- **REQUIREMENT**: All of the data below should be repeated exactly. Pictures should not be included.

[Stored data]
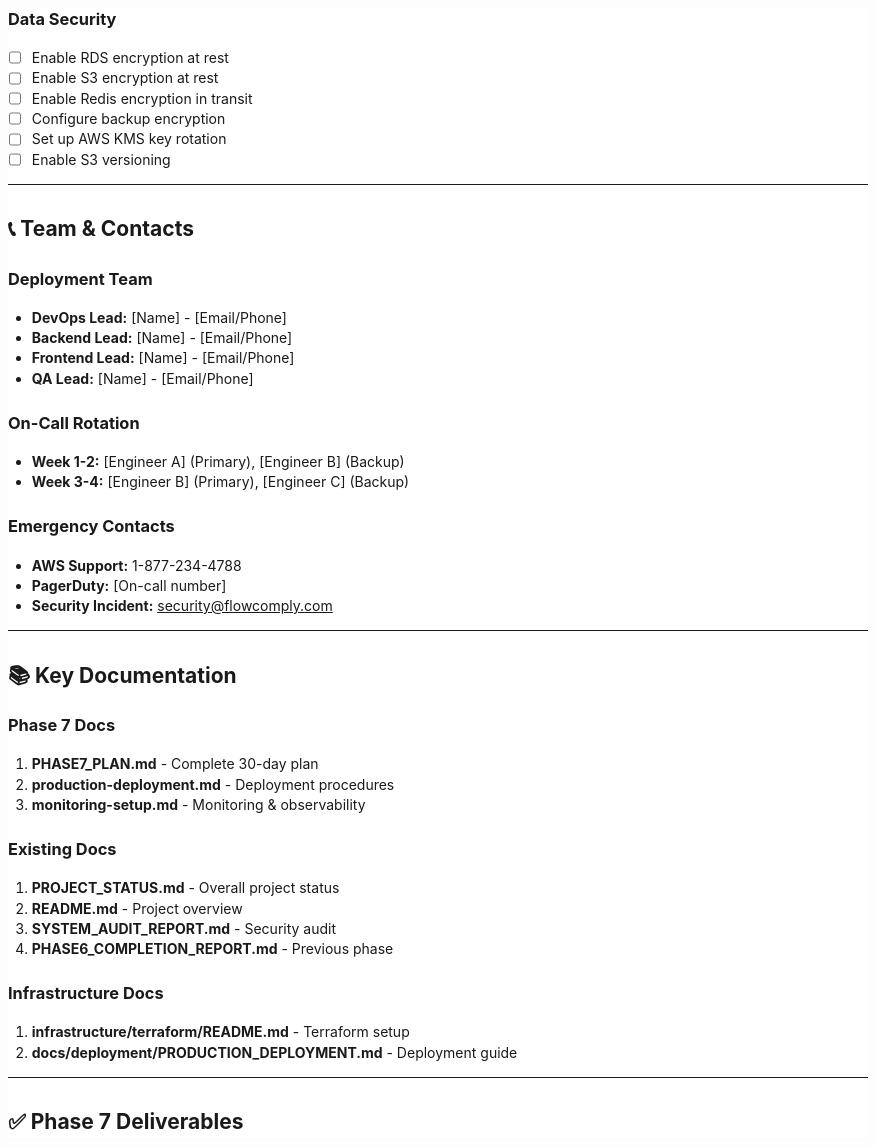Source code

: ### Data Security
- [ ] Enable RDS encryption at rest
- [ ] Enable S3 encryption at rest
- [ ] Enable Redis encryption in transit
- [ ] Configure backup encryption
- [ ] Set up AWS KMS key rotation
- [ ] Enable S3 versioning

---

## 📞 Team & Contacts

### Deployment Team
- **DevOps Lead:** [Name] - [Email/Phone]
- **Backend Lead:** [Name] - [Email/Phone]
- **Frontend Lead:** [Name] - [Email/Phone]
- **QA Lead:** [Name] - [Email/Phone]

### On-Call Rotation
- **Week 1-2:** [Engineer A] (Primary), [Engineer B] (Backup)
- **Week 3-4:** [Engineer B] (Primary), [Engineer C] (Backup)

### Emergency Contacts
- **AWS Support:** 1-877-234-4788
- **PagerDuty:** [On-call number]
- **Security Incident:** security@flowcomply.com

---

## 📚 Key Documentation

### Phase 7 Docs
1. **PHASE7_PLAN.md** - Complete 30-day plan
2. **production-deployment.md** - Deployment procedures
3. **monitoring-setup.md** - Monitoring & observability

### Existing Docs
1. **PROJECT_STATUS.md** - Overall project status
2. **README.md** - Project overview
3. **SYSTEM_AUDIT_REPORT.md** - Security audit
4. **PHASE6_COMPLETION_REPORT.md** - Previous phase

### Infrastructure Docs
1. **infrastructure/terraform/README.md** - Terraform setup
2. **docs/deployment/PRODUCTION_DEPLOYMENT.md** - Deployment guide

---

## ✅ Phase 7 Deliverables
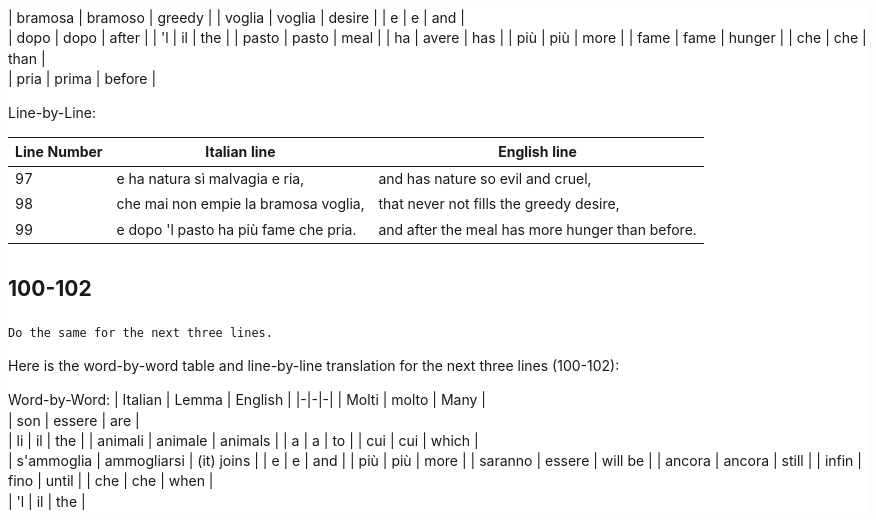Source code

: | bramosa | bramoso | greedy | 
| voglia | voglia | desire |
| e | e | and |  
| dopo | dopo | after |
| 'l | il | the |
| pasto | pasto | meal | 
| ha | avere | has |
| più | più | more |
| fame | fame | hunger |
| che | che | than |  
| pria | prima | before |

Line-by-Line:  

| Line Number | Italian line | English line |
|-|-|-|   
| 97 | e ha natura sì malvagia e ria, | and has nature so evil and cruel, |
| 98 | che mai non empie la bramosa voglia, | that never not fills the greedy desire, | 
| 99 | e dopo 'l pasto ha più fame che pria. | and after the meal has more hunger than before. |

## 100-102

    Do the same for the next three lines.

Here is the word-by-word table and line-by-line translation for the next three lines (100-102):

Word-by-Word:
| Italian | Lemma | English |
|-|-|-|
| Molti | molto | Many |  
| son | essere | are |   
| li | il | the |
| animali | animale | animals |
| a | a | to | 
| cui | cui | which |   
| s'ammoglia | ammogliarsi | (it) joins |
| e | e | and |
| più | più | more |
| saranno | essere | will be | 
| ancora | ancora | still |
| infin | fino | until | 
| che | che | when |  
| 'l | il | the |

- **SOLVED PROBLEM**:
Source code

: ### Data Security
- [ ] Enable RDS encryption at rest
- [ ] Enable S3 encryption at rest
- [ ] Enable Redis encryption in transit
- [ ] Configure backup encryption
- [ ] Set up AWS KMS key rotation
- [ ] Enable S3 versioning

---

## 📞 Team & Contacts

### Deployment Team
- **DevOps Lead:** [Name] - [Email/Phone]
- **Backend Lead:** [Name] - [Email/Phone]
- **Frontend Lead:** [Name] - [Email/Phone]
- **QA Lead:** [Name] - [Email/Phone]

### On-Call Rotation
- **Week 1-2:** [Engineer A] (Primary), [Engineer B] (Backup)
- **Week 3-4:** [Engineer B] (Primary), [Engineer C] (Backup)

### Emergency Contacts
- **AWS Support:** 1-877-234-4788
- **PagerDuty:** [On-call number]
- **Security Incident:** security@flowcomply.com

---

## 📚 Key Documentation

### Phase 7 Docs
1. **PHASE7_PLAN.md** - Complete 30-day plan
2. **production-deployment.md** - Deployment procedures
3. **monitoring-setup.md** - Monitoring & observability

### Existing Docs
1. **PROJECT_STATUS.md** - Overall project status
2. **README.md** - Project overview
3. **SYSTEM_AUDIT_REPORT.md** - Security audit
4. **PHASE6_COMPLETION_REPORT.md** - Previous phase

### Infrastructure Docs
1. **infrastructure/terraform/README.md** - Terraform setup
2. **docs/deployment/PRODUCTION_DEPLOYMENT.md** - Deployment guide

---

## ✅ Phase 7 Deliverables
Source code

: | bramosa | bramoso | greedy | 
| voglia | voglia | desire |
| e | e | and |  
| dopo | dopo | after |
| 'l | il | the |
| pasto | pasto | meal | 
| ha | avere | has |
| più | più | more |
| fame | fame | hunger |
| che | che | than |  
| pria | prima | before |

Line-by-Line:  

| Line Number | Italian line | English line |
|-|-|-|   
| 97 | e ha natura sì malvagia e ria, | and has nature so evil and cruel, |
| 98 | che mai non empie la bramosa voglia, | that never not fills the greedy desire, | 
| 99 | e dopo 'l pasto ha più fame che pria. | and after the meal has more hunger than before. |

## 100-102

    Do the same for the next three lines.

Here is the word-by-word table and line-by-line translation for the next three lines (100-102):

Word-by-Word:
| Italian | Lemma | English |
|-|-|-|
| Molti | molto | Many |  
| son | essere | are |   
| li | il | the |
| animali | animale | animals |
| a | a | to | 
| cui | cui | which |   
| s'ammoglia | ammogliarsi | (it) joins |
| e | e | and |
| più | più | more |
| saranno | essere | will be | 
| ancora | ancora | still |
| infin | fino | until | 
| che | che | when |  
| 'l | il | the |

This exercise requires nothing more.